Exercise description
Reproduce the part of the ASCIIEncoding constructor page that runs from "Dim encodingName As" down to "enable error detection.", word for word.

Extract
---

ASCIIEncoding Constructor


Initializes a new instance of the ASCIIEncoding class.

public ASCIIEncoding ();
Public Sub New ()


The following example demonstrates how to create a new ASCIIEncoding instance and display the name of the encoding.

using namespace System;
using namespace System::Text;
int main()
   ASCIIEncoding^ ascii = gcnew ASCIIEncoding;
   String^ encodingName = ascii->EncodingName;
   Console::WriteLine( "Encoding name: {0}", encodingName );

using System;
using System.Text;

class ASCIIEncodingExample {
    public static void Main() {
        ASCIIEncoding ascii = new ASCIIEncoding();
        String encodingName = ascii.EncodingName;
        Console.WriteLine("Encoding name: " + encodingName);
Imports System.Text

Class ASCIIEncodingExample   
    Public Shared Sub Main()
        Dim ascii As New ASCIIEncoding()
        Dim encodingName As String = ascii.EncodingName
        Console.WriteLine("Encoding name: " & encodingName)
    End Sub
End Class



The ASCIIEncoding class does not provide error detection. For security reasons, you should use the UTF8Encoding, UnicodeEncoding, or UTF32Encoding class and enable error detection.

If you choose to use ASCII encoding, this constructor may not provide the appropriate fallback behavior for your application. It uses the EncoderReplacementFallback and DecoderReplacementFallback classes to replace every character outside the range of U+0000 through U+007F with a question mark (?). Instead, you can call the Encoding.GetEncoding(Int32, EncoderFallback, DecoderFallback) or Encoding.GetEncoding(String, EncoderFallback, DecoderFallback) method and pass it EncoderExceptionFallback and DecoderExceptionFallback objects to use exception fallback.


ASCIIEncoding supports only the Unicode character values between U+0000 and U+007F. Therefore, UTF8Encoding, UnicodeEncoding, and UTF32Encoding are better suited for globalized applications.

---

(Satellite image grounding data)

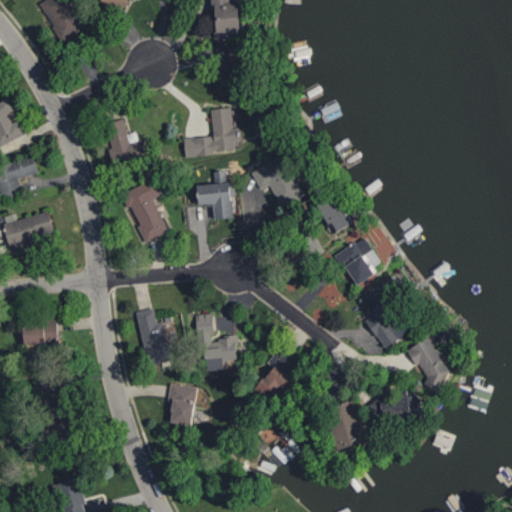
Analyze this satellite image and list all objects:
building: (115, 4)
building: (63, 17)
building: (226, 18)
road: (173, 32)
building: (234, 67)
road: (103, 87)
building: (8, 123)
building: (216, 134)
building: (124, 142)
building: (16, 174)
building: (279, 179)
building: (219, 194)
building: (147, 208)
building: (333, 214)
building: (27, 227)
road: (95, 262)
road: (117, 278)
road: (282, 305)
building: (386, 317)
building: (41, 331)
building: (157, 336)
building: (215, 344)
building: (431, 362)
building: (276, 382)
building: (183, 403)
building: (401, 404)
building: (56, 410)
building: (347, 423)
building: (75, 497)
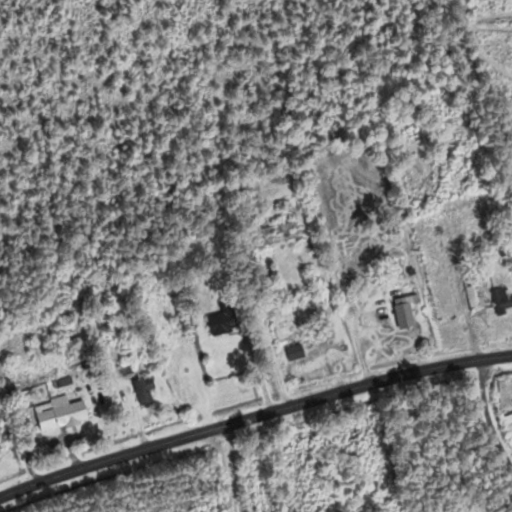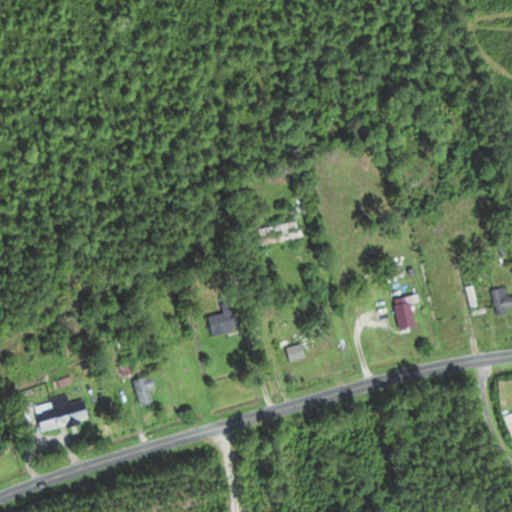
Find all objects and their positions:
building: (489, 293)
building: (407, 312)
building: (227, 318)
building: (300, 351)
building: (146, 390)
road: (252, 410)
building: (64, 413)
road: (253, 462)
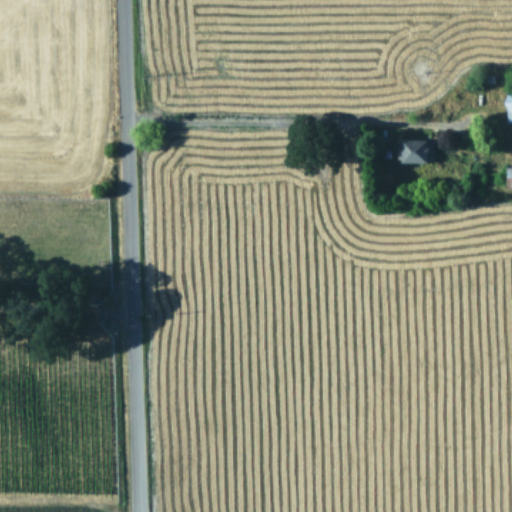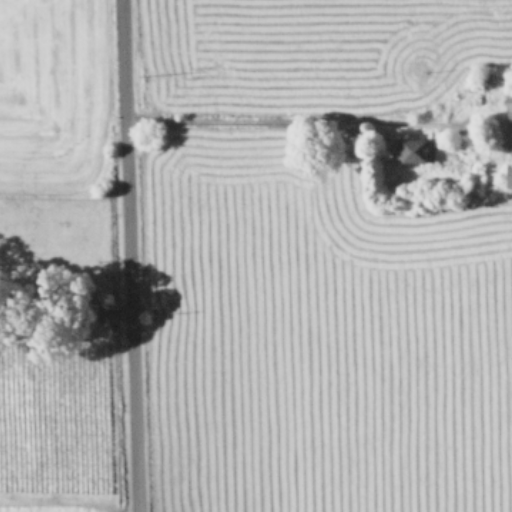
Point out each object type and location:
building: (507, 105)
road: (289, 119)
building: (413, 148)
building: (507, 175)
road: (127, 255)
crop: (255, 255)
road: (64, 311)
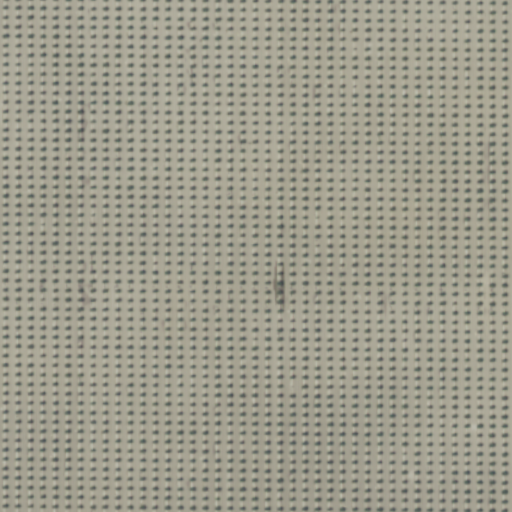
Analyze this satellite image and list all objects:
crop: (255, 255)
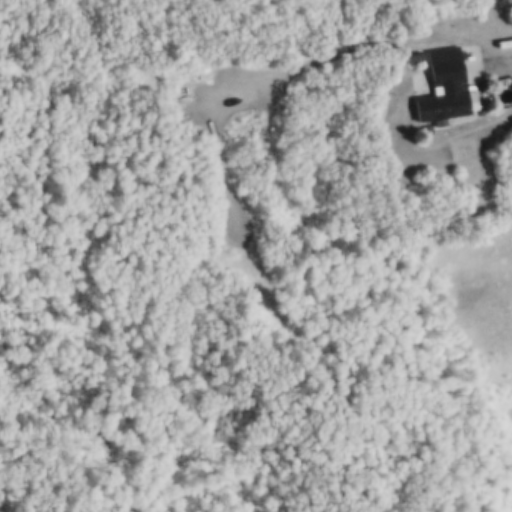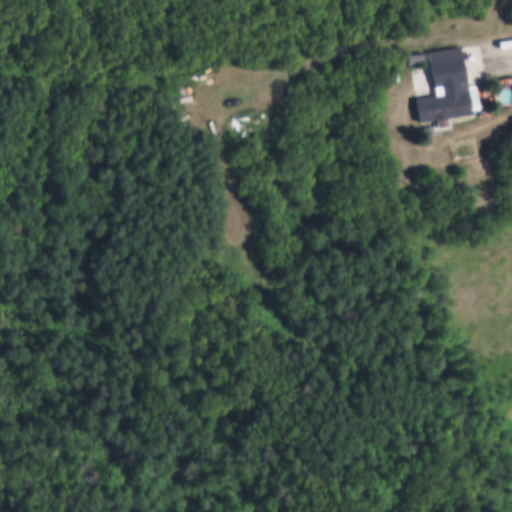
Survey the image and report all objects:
road: (506, 52)
building: (413, 56)
building: (443, 85)
building: (444, 88)
building: (510, 116)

---

Solved problem
Dim encodingName As String = ascii.EncodingName
        Console.WriteLine("Encoding name: " & encodingName)
    End Sub
End Class



The ASCIIEncoding class does not provide error detection. For security reasons, you should use the UTF8Encoding, UnicodeEncoding, or UTF32Encoding class and enable error detection.